KCD: I think we’ve got to get honest about the fact that a lot of the things we do in churches don’t matter. We do them because they may have mattered once, or because we don’t have the imagination to get past a certain way of doing things. Very few people go to churches where neighbourhoods would point to a church and say: “That’s one of the top three assets of our community.” Young people want to be involved in things that make a difference and, if the Church isn’t doing that, there’s little compelling reason why they’d want to be involved in it.

That’s also theological malpractice, because God makes a difference and, if the Church doesn’t make a difference, it doesn’t take a rocket scientist to figure out something is amiss here. I tend to think the fact that kids are not involved heavily in religious congregations is not a mass act of apostasy. I think it’s a bunch of kids trying to be honest, and we should listen to that. Maybe God has sent this generation to us to hold the mirror up and say: “How about you be my church, instead of just hanging out the sign?”

You can’t start too soon in terms of caring for young people. I would love to think that churches could be the epicentre of where communities find ways that they can care for young people.

I think there is something the US needs to learn from the UK. In the UK, there is so much more work with young people in schools, non-profits and the justice system. And those people still think of themselves as youth minis­ters. In the US, youth ministry largely belongs in church or parachurch minis­tries.

There are a lot more young people out there in the community that sure could use a dose of grace. They don’t know what churches are for; they don’t know what they’re about. So why not experience what Christ is about through the people who say they’re Christians? It kind of makes me crazy that churches in the US will say: “We don’t have any youth, so we don’t have any youth ministry,” Have you looked around the neighbourhood? Because I bet you’re in a school district. I bet there are people in your congregation who have grandchildren. You have youth ministry coming out your ears, but you don’t know it.

RJ: What advice would you give parents of young people?

KCD: The statistics show that about 40 per cent of people raised in the Church stay. So, by and large, it’s a gamble every time. Fortunately, how God reaches people isn’t up to us. Parents are the most important youth ministers a young person will ever have. The faith that will stay with them is the faith they live at home. So invest in your own faith. You can’t give what you don’t have.

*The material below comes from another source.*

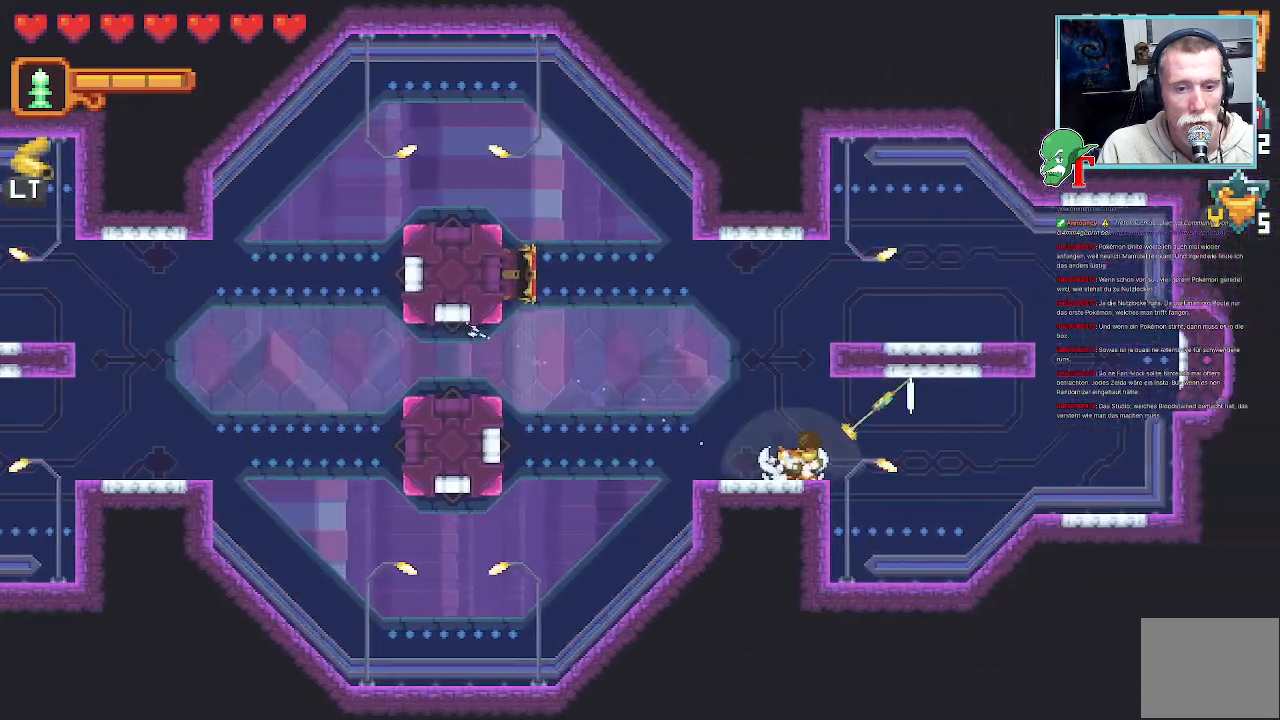
{"buttons": [], "left_stick": "right", "right_stick": "center", "events": [[84, "CROSS", "down"], [218, "CROSS", "up"], [252, "left_stick", "down-right"], [319, "CROSS", "down"], [470, "CROSS", "up"], [470, "left_stick", "right"]]}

I think I would give the same advice to the parent whose child doesn’t give a hoot. I say this out of making a thousand mistakes with my own kids. My husband and I should have spent a lot less time fighting about church and a lot more time investing in how God brings us joy as parents and human beings. Our children could have seen the difference Christ makes for us, as opposed to the endless squabbles about who goes to church and who doesn’t. I feel like I need to ask my kids’ forgiveness for that. I have to challenge myself to trust that my children’s faith ultimately is not in my hands. The faith that I can nurture is my own.